Türk Hava Kuvvetleri için üretilen 8 adet F-35A savaş uçağı, sözleşme ile Amerikan Hava Kuvvetleri’ne devredildi. Türkiye F-35 üretimi için çalışan 9 ülkeden biri olmasına rağmen Pentagon S-400’ü bahane ederek ortaklığı askıya almıştı.
Türkiye’nin, yılan hikayesine dönen F-35 alımında kritik bir gelişme yaşandı. Türk Hava Kuvvetleri için Lot 14 paketinde üretilecek 8 adet F-35A savaş uçağı, sözleşme ile Amerikan Hava Kuvvetleri’ne devredildi. Sözleşmeye göre, 8’i Türkiye için üretilen olmak üzere toplam 14 F35 A tipi savaş uçağı 850 milyon dolarlık sözleşme kapsamında ABD Hava Kuvvetleri standartlarına getirilecek. Çalışmaların 2026 yılında tamamlanması öngörülüyor.

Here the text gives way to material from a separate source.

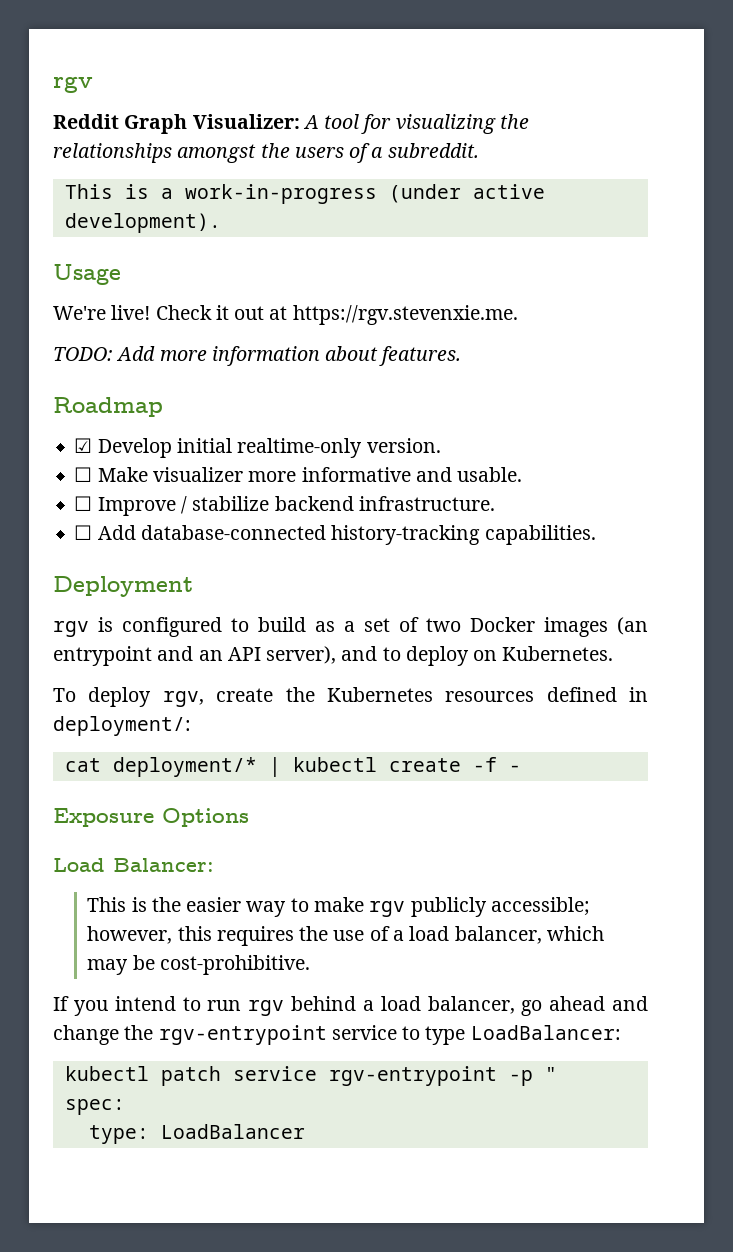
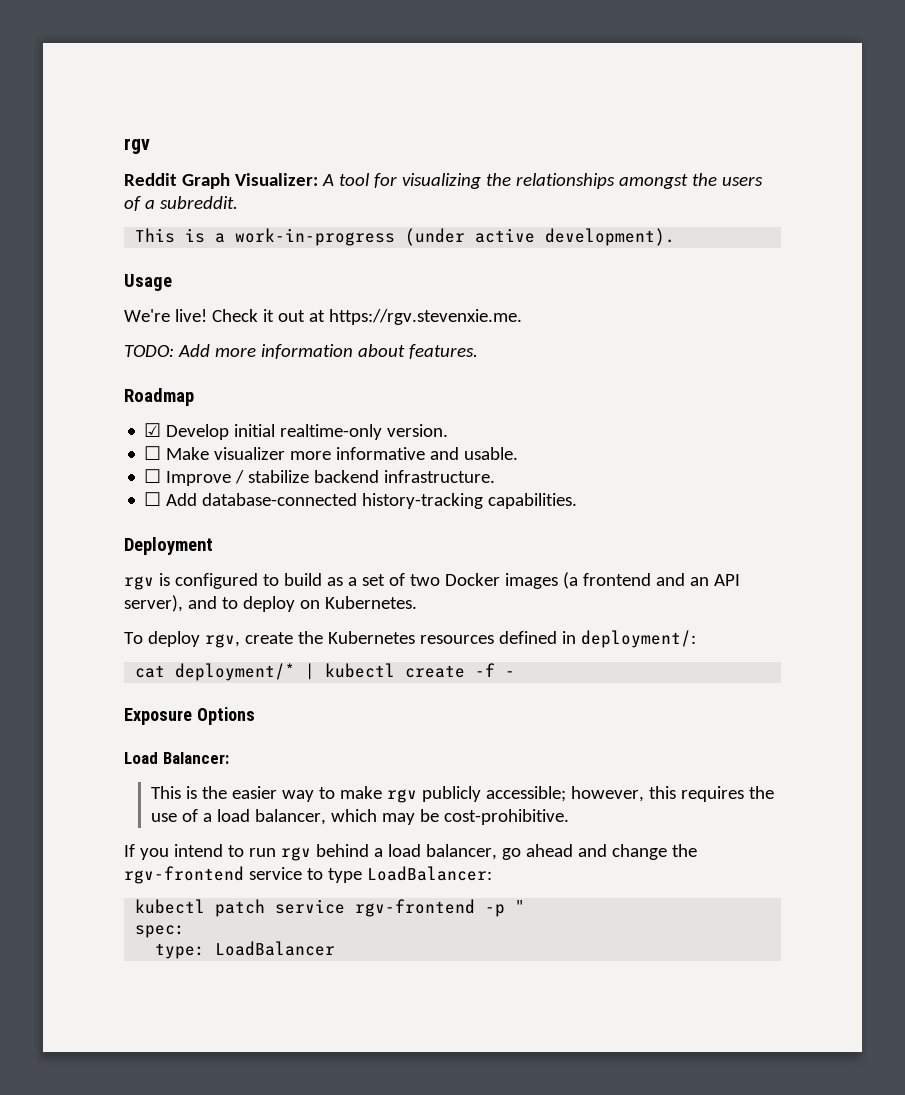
[617,617,648,635] [53,646,152,666] (an entrypoint -> [562,572,651,589] (a frontend
[158,1025,327,1045] rgv-entrypoint -> [124,866,244,884] rgv-frontend
[328,1066,497,1086] rgv-entrypoint -> [355,899,476,917] rgv-frontend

6 F-35 TÜRKİYE’YE DEVREDİLECEKTİ
F-35 üretiminde görev alan 9 ülkeden biri olan Türkiye, 100 adet F-35A tipi savaş uçağı almayı taahhüt etmişti. 2018 yılından bu yana 2 adet Lot 10 ve 4 adet Lot 11 olmak üzere 6 adet F-35A üretilerek Türkiye’ye devredilmesi öngörülmüştü. Türkiye F-35 üretimi için çalışan 9 ülkeden biriyken, ABD Savunma Bakanlığı (Pentagon), Türkiye’nin Rusya’dan S-400 hava savunma sistemi almasını eleştirerek S-400 ve F-35’in aynı anda kullanılamayacağını öne sürmüştü. Bu gerekçeyle Türkiye’nin ortaklığı askıya alınmıştı.
PANTAGON’A YETKİ VERİLDİ
ABD Kongresi savunma bütçesinde Türk uçaklarının ABD Hava Kuvvetleri tarafından satın alınabilmesi için Pentegon’a yetki vermişti. Daha sonra ABD’nin çeşitli yaptırımlarını sürekek, F-35 savaş uçağının ana yüklenicisi olan ABD’li Lockheed Martin şirketi, F-35 savaş uçağı ile ilgili açılan web sitesinde “Küresel Katılımcılar” listesinden Türkiye’nin adını silmişti.
2022’YE KADAR TÜRKİYE ÜRETECEK
- Öte yandan Pentagon, geçtiğimiz haftalarda Türk F-35’leri Amerikan Hava Kuvvetleri’ne devredilse bile uçak parçalarının üretimi için Türk şirketleriyle 2022’ye kadar çalışmaya devam edeceklerini açıklamıştı. Pentagon sözcülerinden Jessica Maxwell, “Türk şirketlerinin F-35 uçağı için ürettiği 139 parçanın üretimi 2022 boyunca devam edecek. Sanayi ortaklarımız devam eden kontratlarını icra edecekler. F-35 programı bu noktada, maliyetli, düzen bozucu ve gereksiz sözleşme fesihlerinden kaçınmaya çalıştı” demişti.